The required answer is a copy of each line in the entries below that includes "testosterona".

Data records:
******************************

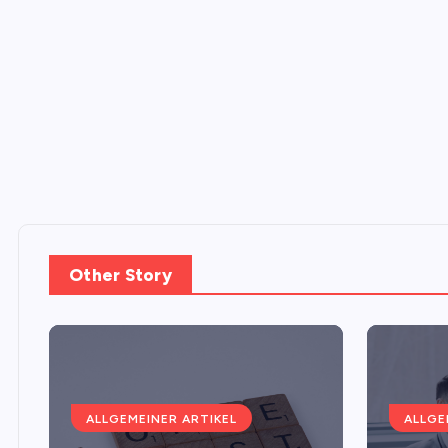
Other Story
ALLGEMEINER ARTIKEL
ALLGE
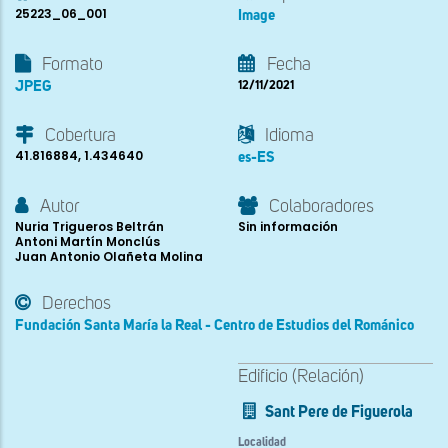
25223_06_001
Image
Formato
Fecha
JPEG
12/11/2021
Cobertura
Idioma
41.816884, 1.434640
es-ES
Autor
Colaboradores
Nuria Trigueros Beltrán
Sin información
Antoni Martín Monclús
Juan Antonio Olañeta Molina
Derechos
Fundación Santa María la Real - Centro de Estudios del Románico
Edificio (Relación)
Sant Pere de Figuerola
Localidad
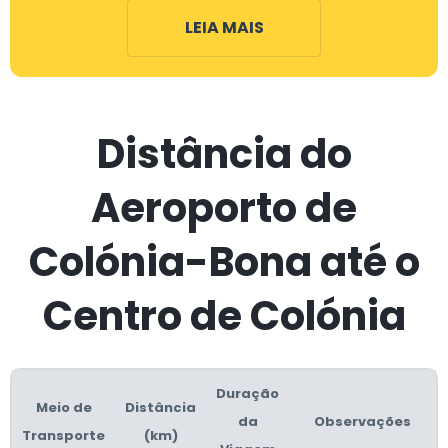
LEIA MAIS
Distância do
Aeroporto de
Colónia-Bona até o
Centro de Colónia
Duração
Meio de
Distância
da
Observações
Transporte
(km)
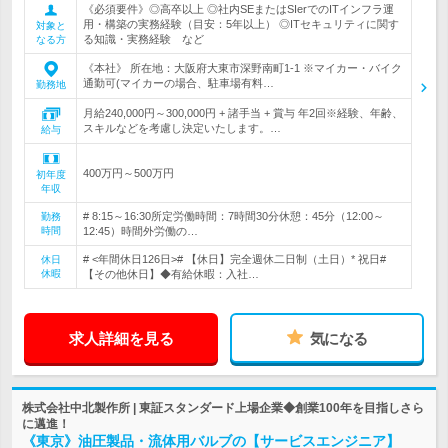
《必須要件》◎高卒以上 ◎社内SEまたはSIerでのITインフラ運
用・構築の実務経験（目安：5年以上） ◎ITセキュリティに関す
対象と
る知識・実務経験 など
なる方
《本社》 所在地：大阪府大東市深野南町1-1 ※マイカー・バイク
通勤可(マイカーの場合、駐車場有料…
勤務地
月給240,000円～300,000円 + 諸手当 + 賞与 年2回※経験、年齢、
スキルなどを考慮し決定いたします。…
給与
400万円～500万円
初年度
年収
# 8:15～16:30所定労働時間：7時間30分休憩：45分（12:00～
勤務
時間
12:45）時間外労働の…
# <年間休日126日># 【休日】完全週休二日制（土日）* 祝日#
休日
休暇
【その他休日】◆有給休暇：入社…
求人詳細を見る
気になる
株式会社中北製作所 | 東証スタンダード上場企業◆創業100年を目指しさら
に邁進！
《東京》油圧製品・流体用バルブの【サービスエンジニア】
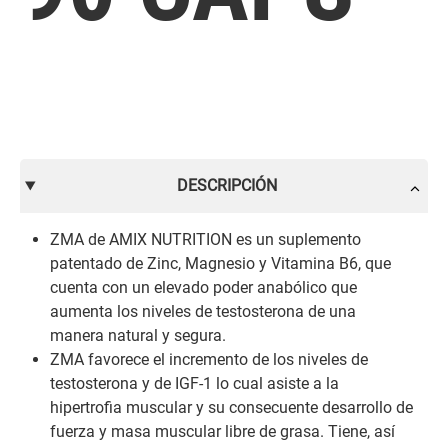
DESCRIPCIÓN
ZMA de AMIX NUTRITION es un suplemento
patentado de Zinc, Magnesio y Vitamina B6, que
cuenta con un elevado poder anabólico que
aumenta los niveles de testosterona de una
manera natural y segura.
ZMA favorece el incremento de los niveles de
testosterona y de IGF-1 lo cual asiste a la
hipertrofia muscular y su consecuente desarrollo de
fuerza y masa muscular libre de grasa. Tiene, así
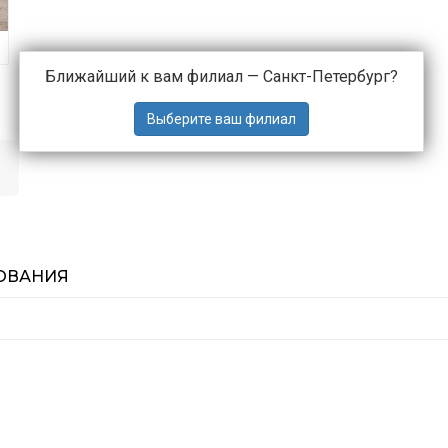
Ближайший к вам филиал —
Санкт-Петербург
?
ОВАНИЯ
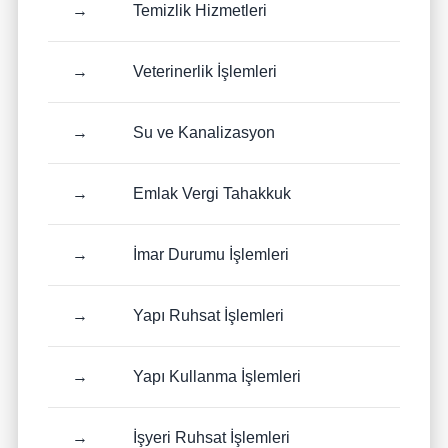
→
Temizlik Hizmetleri
→
Veterinerlik İşlemleri
→
Su ve Kanalizasyon
→
Emlak Vergi Tahakkuk
→
İmar Durumu İşlemleri
→
Yapı Ruhsat İşlemleri
→
Yapı Kullanma İşlemleri
→
İşyeri Ruhsat İşlemleri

******************************

RESPONSE BOX:
aumenta los niveles de testosterona de una
testosterona y de IGF-1 lo cual asiste a la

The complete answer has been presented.